The diagonal line down the center of the ROC curve indicates the performance of a model that does no better than random chance.
The better the model, the closer the ROC curve becomes to a box-shaped function. In the best case scenario, a false positive rate of 0 will produce a true positive rate of 100%, meaning that all of the positives are correctly flagged without the model incorrectly labelling any true negatives.
This leads to the concept of Area Under the Curve (AUC), which is a single metric measure of model skill. To interpret it, we can see the ROC curve as describing the tradeoff between making both sorts of error. A skillful model will not have to make many mistakes in before it correctly classifies all the positive examples, whereas an unskilled model will make many mistakes. The AUC quantifies this skill level. In addition, the distance between the diagonal and the curve at any point can be interpreted as the probability of the model making an informed decision.
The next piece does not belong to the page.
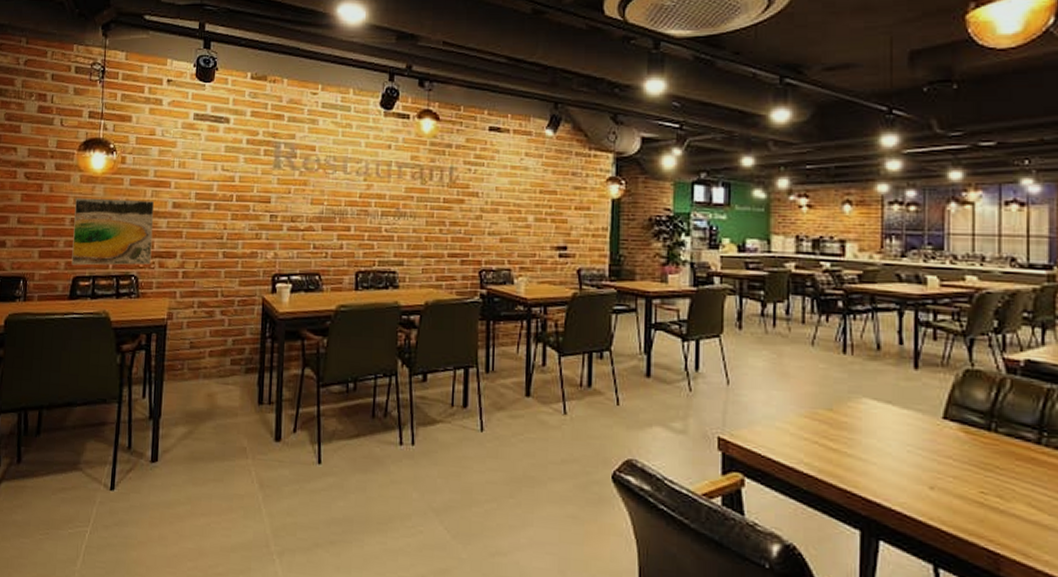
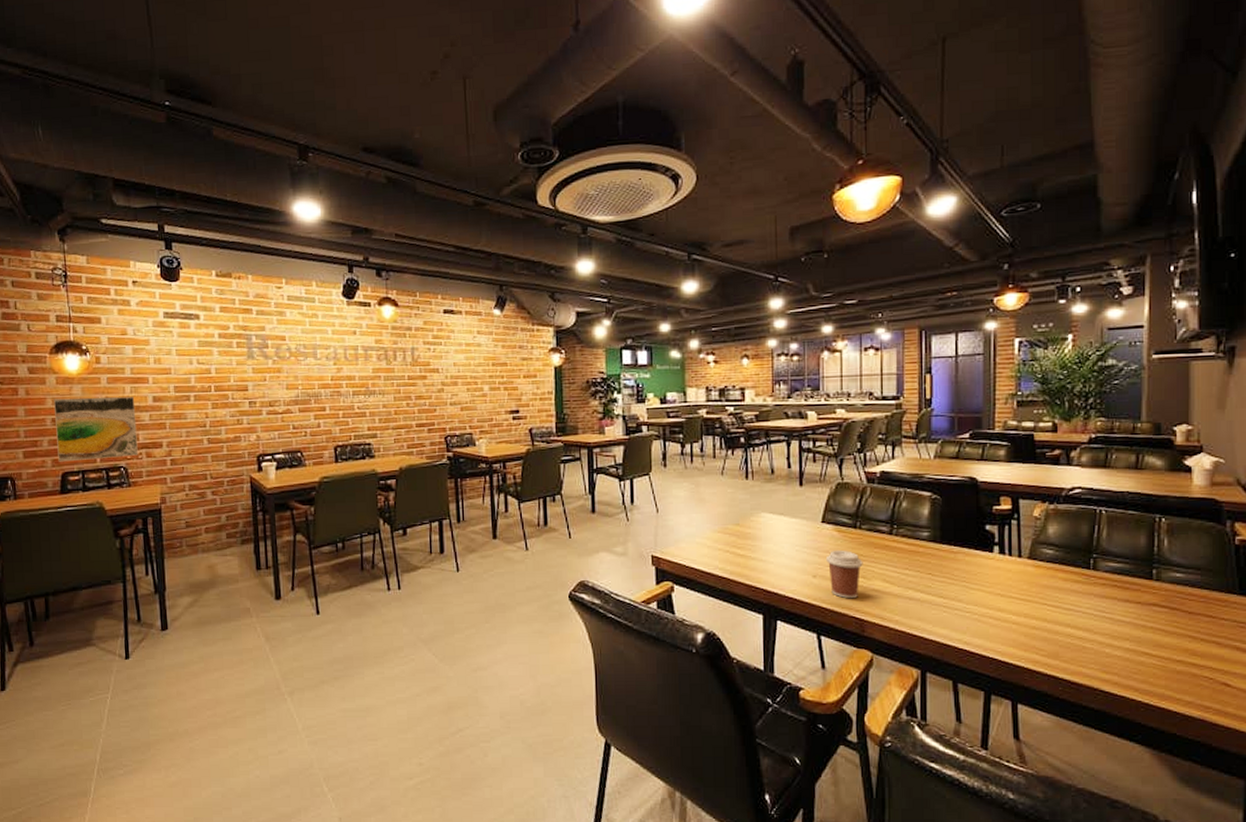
coffee cup: none [947,456,1000,524] -> present [825,549,863,599]

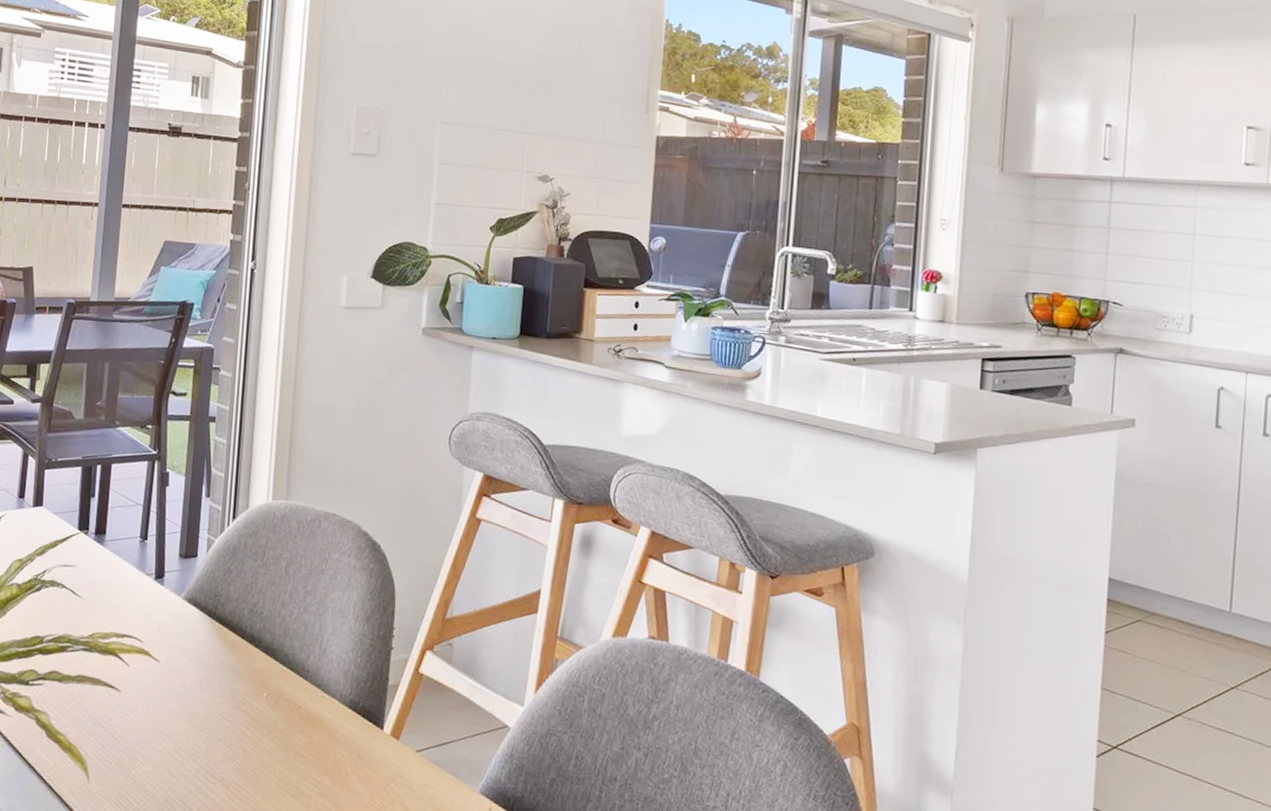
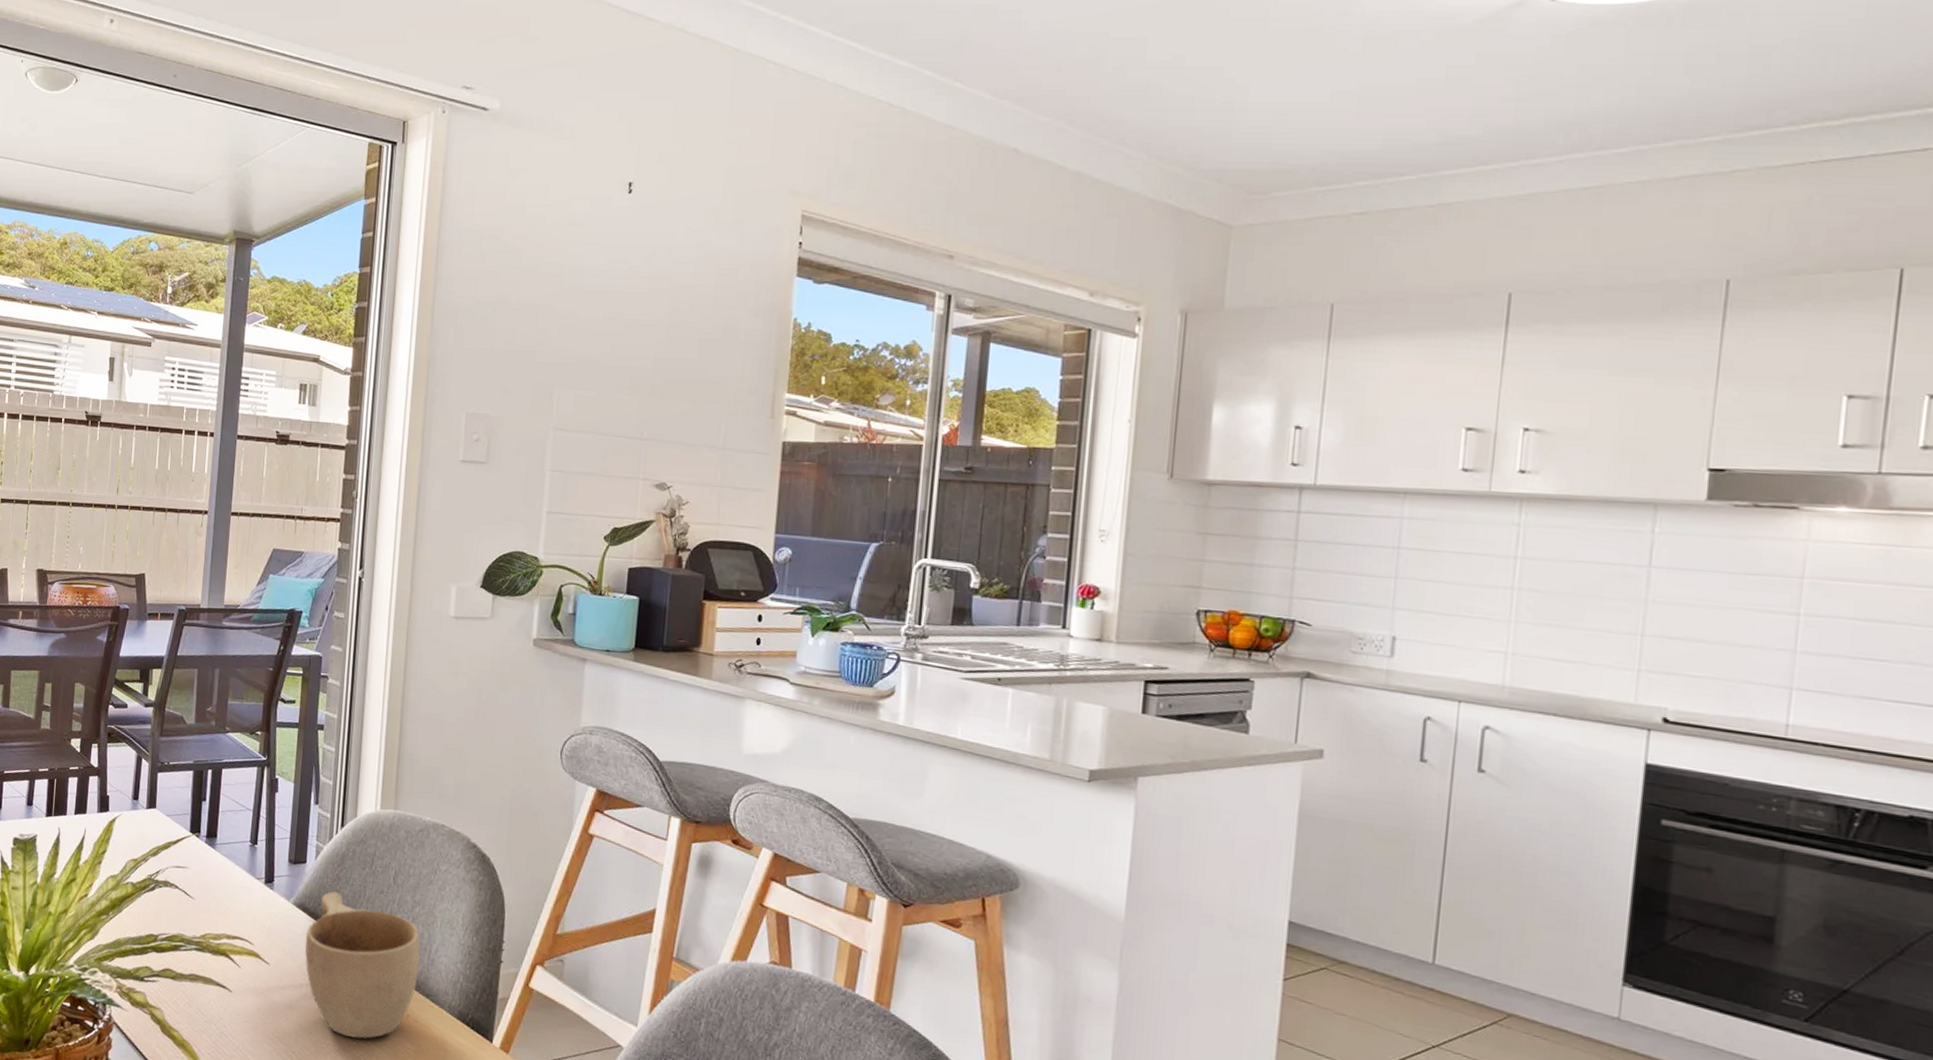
cup: none [196,585,312,733] -> present [305,891,420,1039]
The ROC is informative, but must be treated with caution where class imbalance is high because the absolute number of false positives may be higher than the curve suggests. The AUC score is insensitive to the absolute number of false positives - only the proportion of the total.
 
Thus in general it's useful to plot both the PR curve and ROC curve and then make interpretations based on both of them. It should be clear from the curves and AUC score in combination which models are performing better than others. 
Thats all for now, but no doubt there will be more about ML metrics in a future post!